= PROBLEM REQUIREMENTS =
Arrange every line of the listing below as a numbered list, skipping blank lines and leaving out the pictures.

= GIVEN DATA =
• • • • •

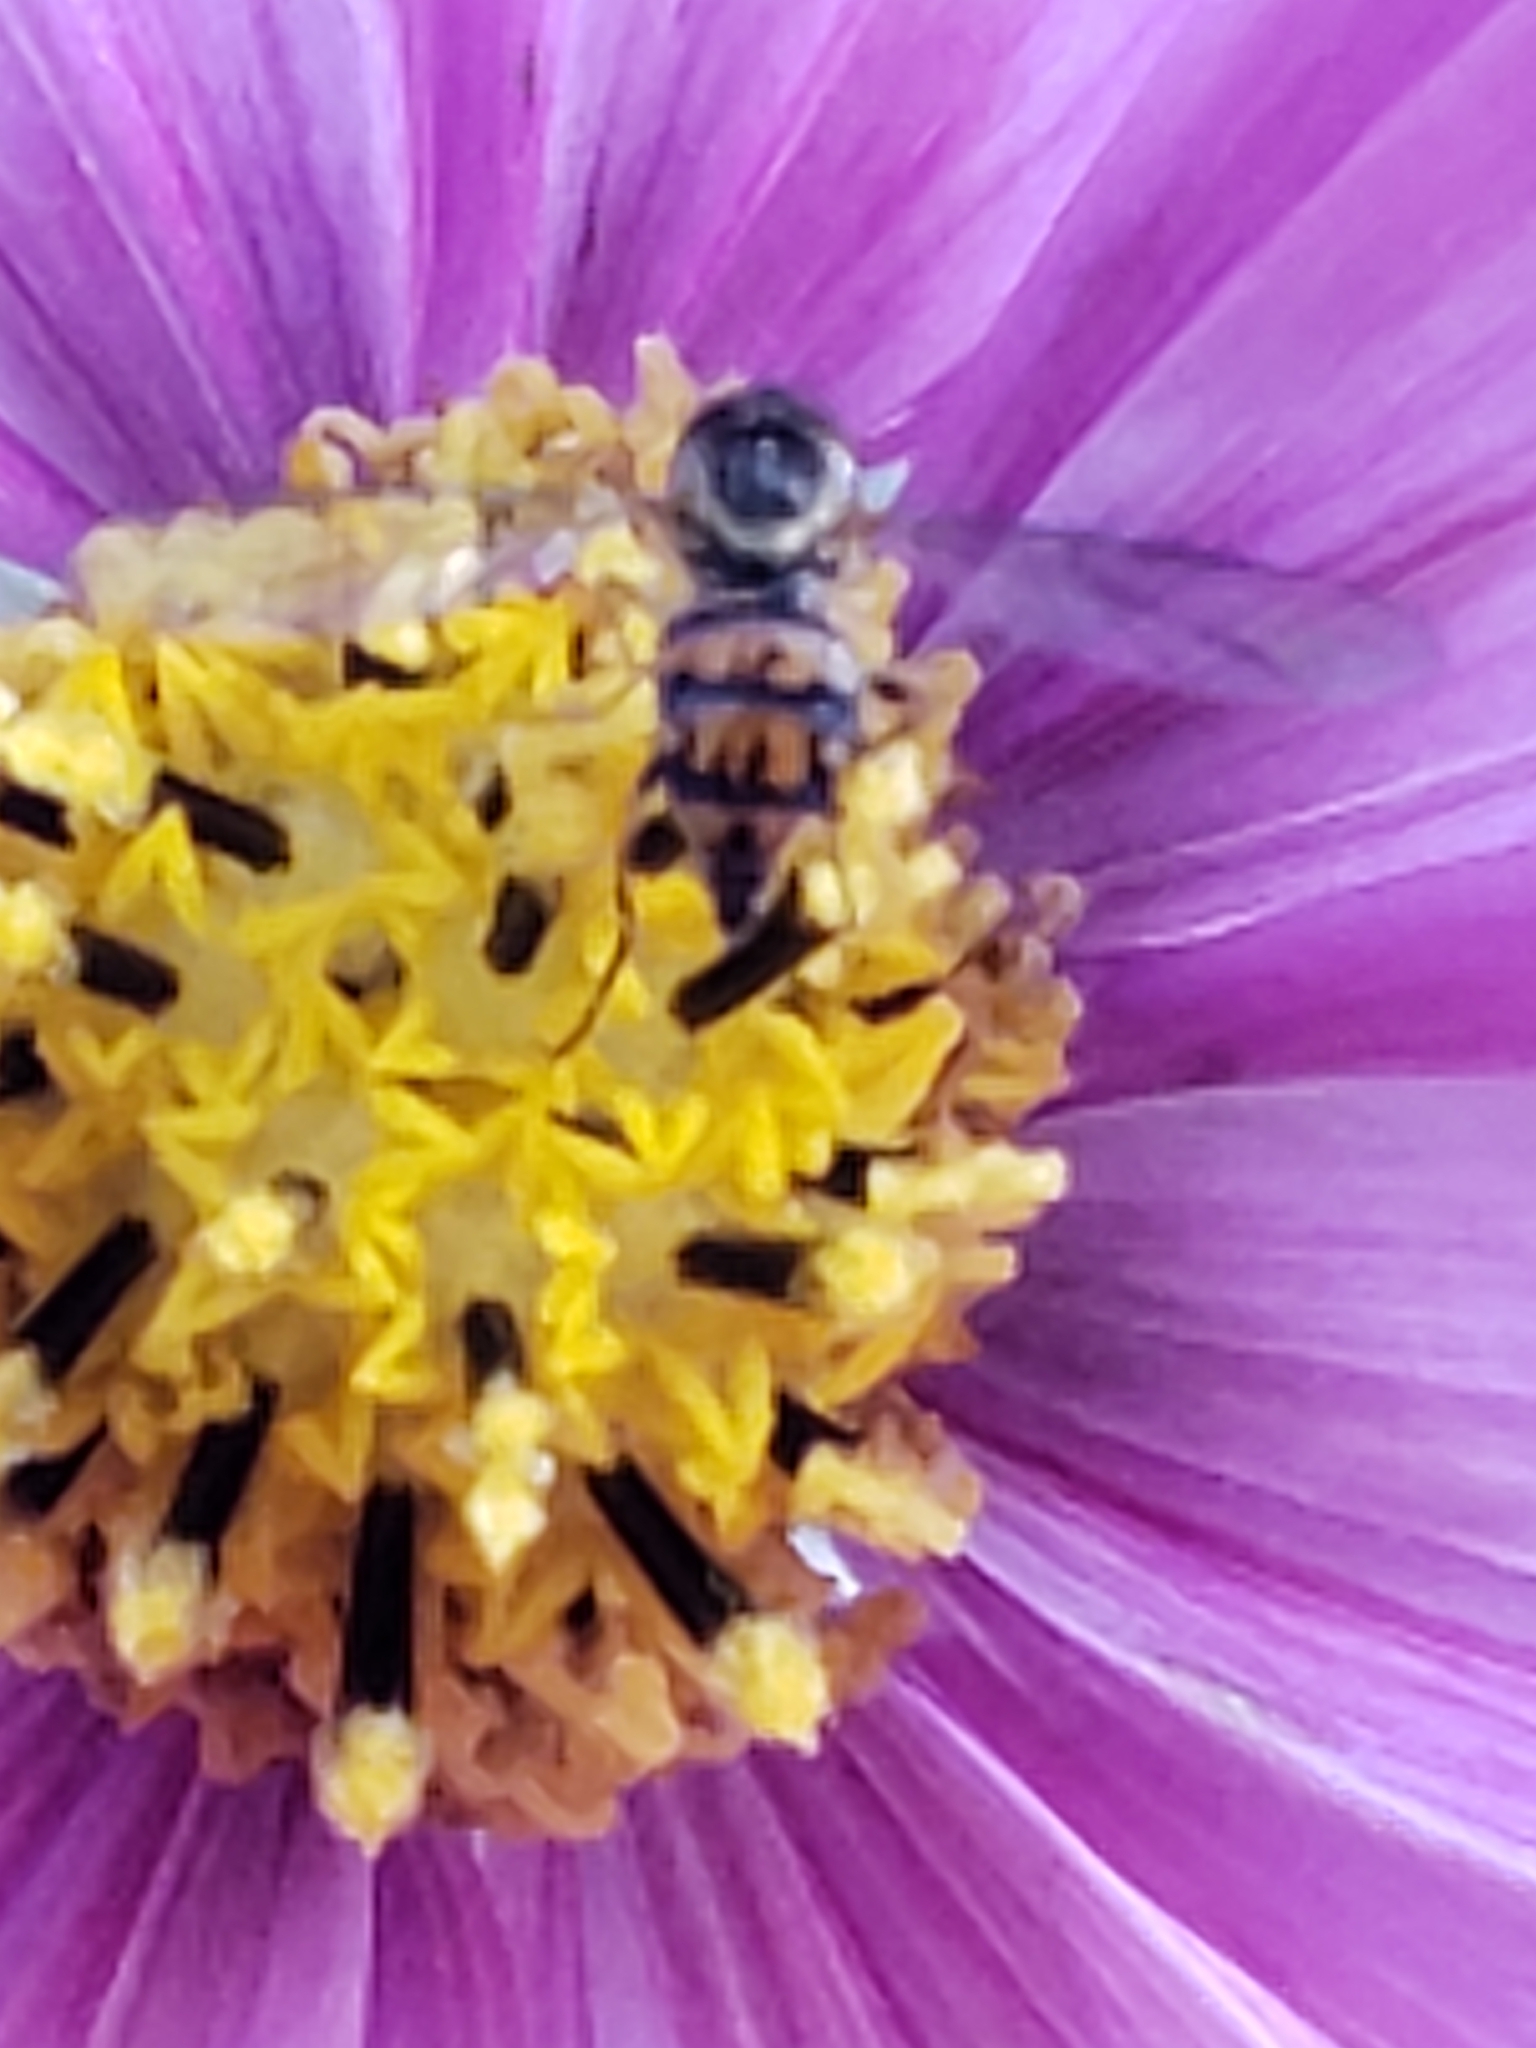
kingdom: Animalia
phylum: Arthropoda
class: Insecta
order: Diptera
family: Syrphidae
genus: Toxomerus
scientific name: Toxomerus geminatus
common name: Eastern calligrapher
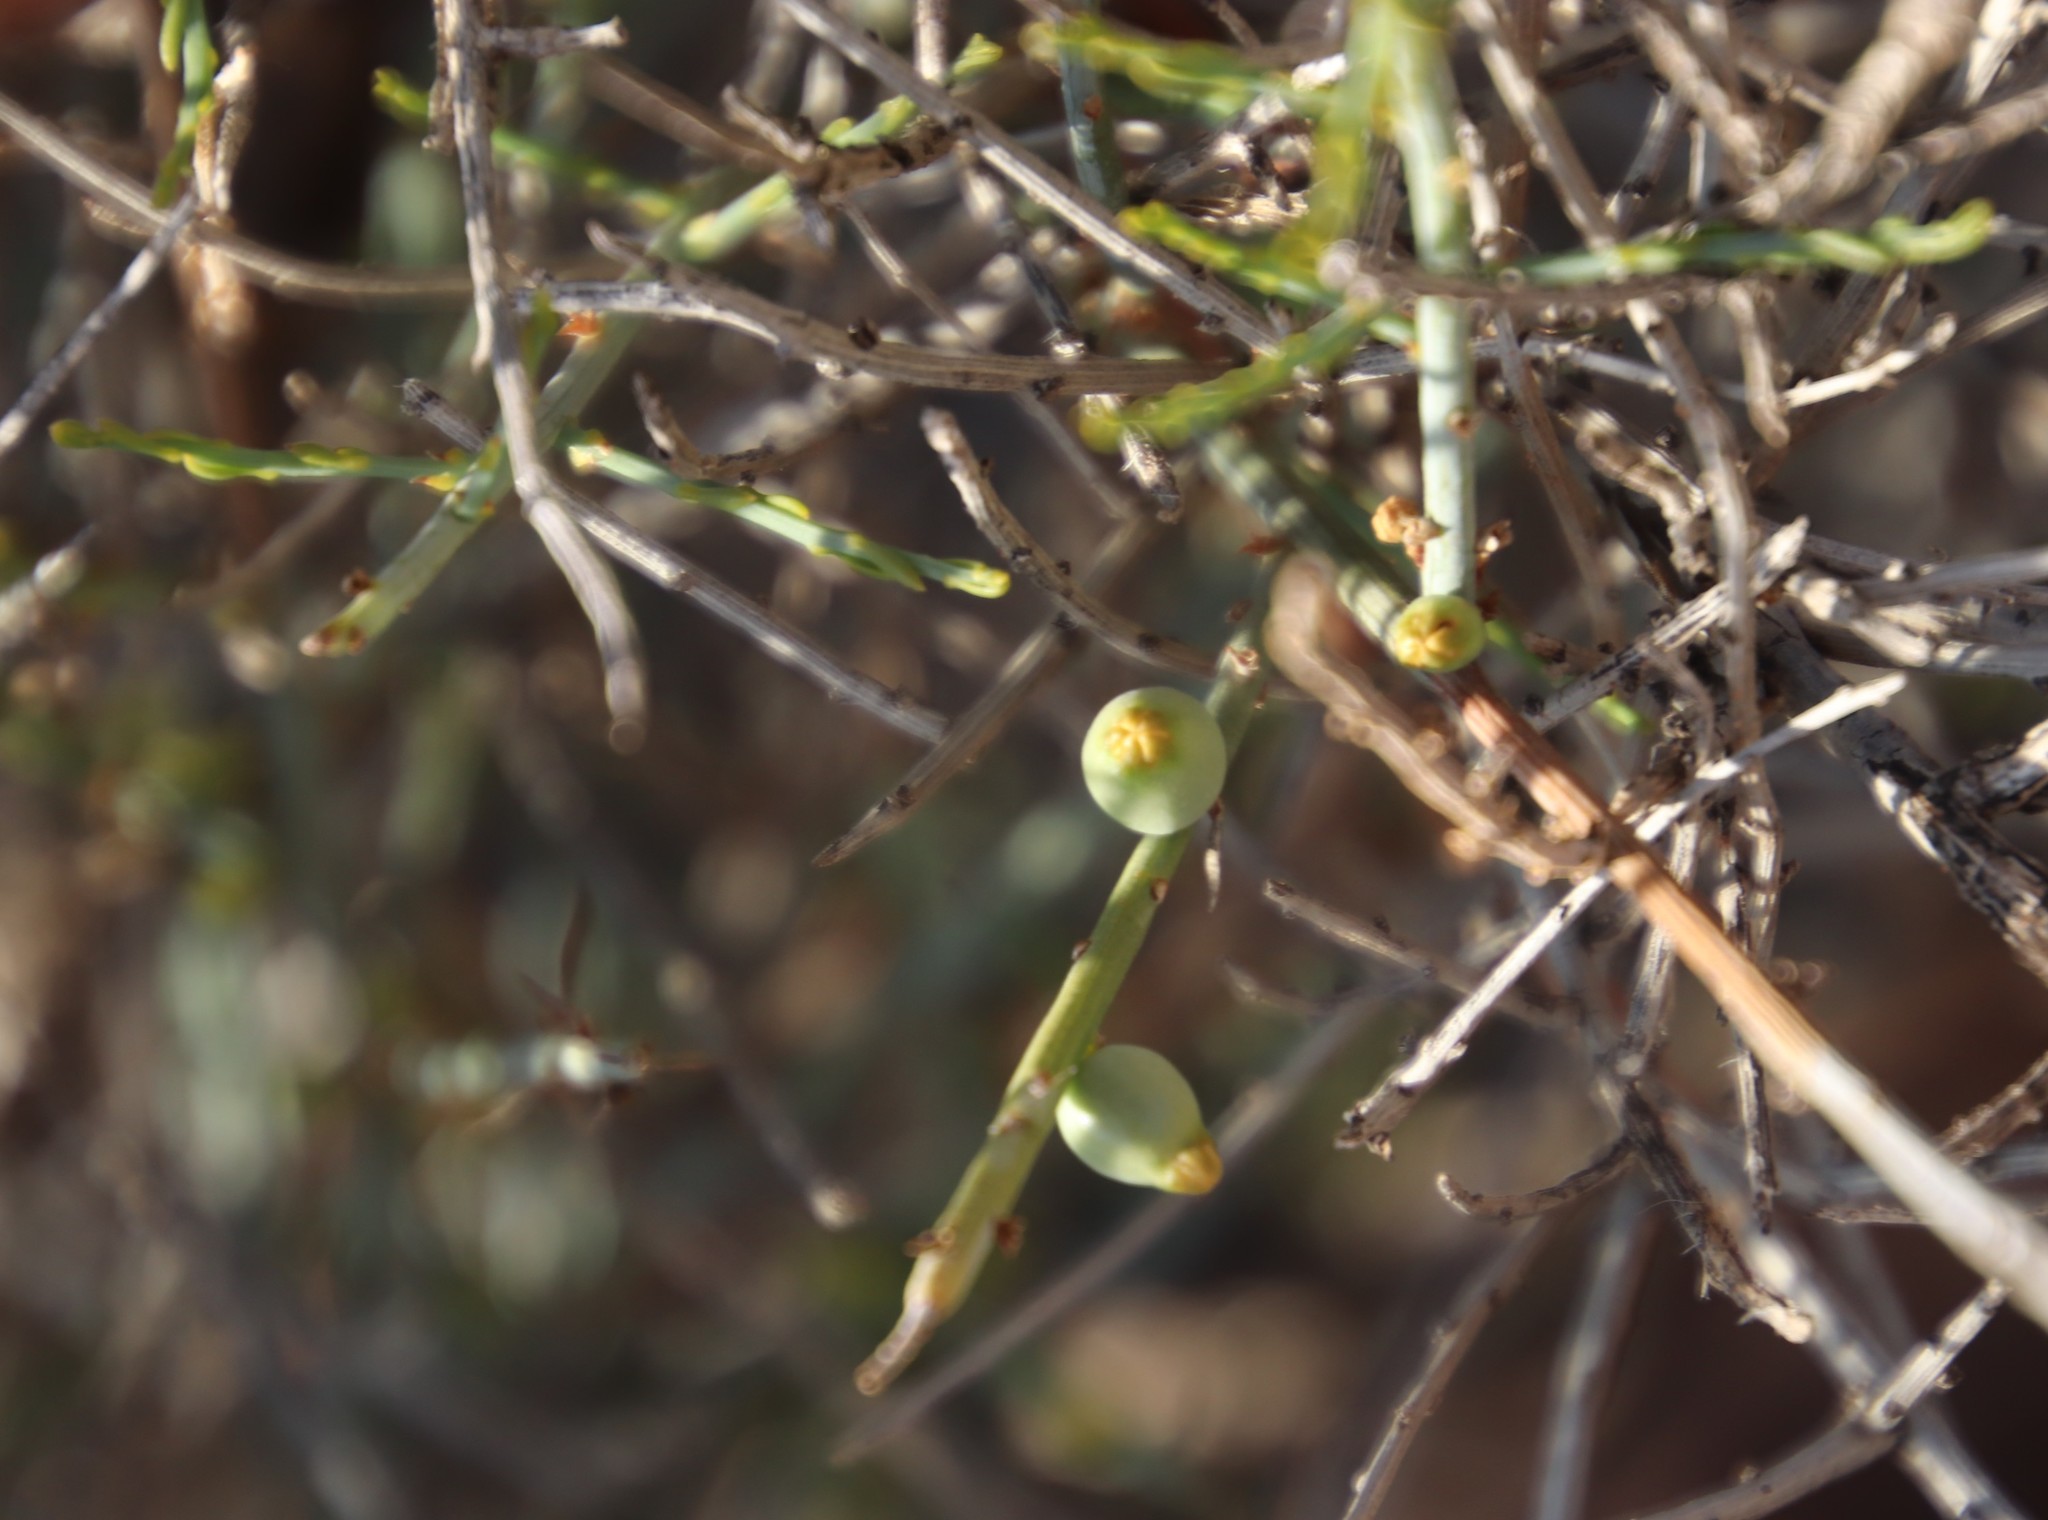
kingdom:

• • • • •

= EXERCISE OUTPUT =
1. kingdom: Animalia
2. phylum: Arthropoda
3. class: Insecta
4. order: Diptera
5. family: Syrphidae
6. genus: Toxomerus
7. scientific name: Toxomerus geminatus
8. common name: Eastern calligrapher
9. kingdom:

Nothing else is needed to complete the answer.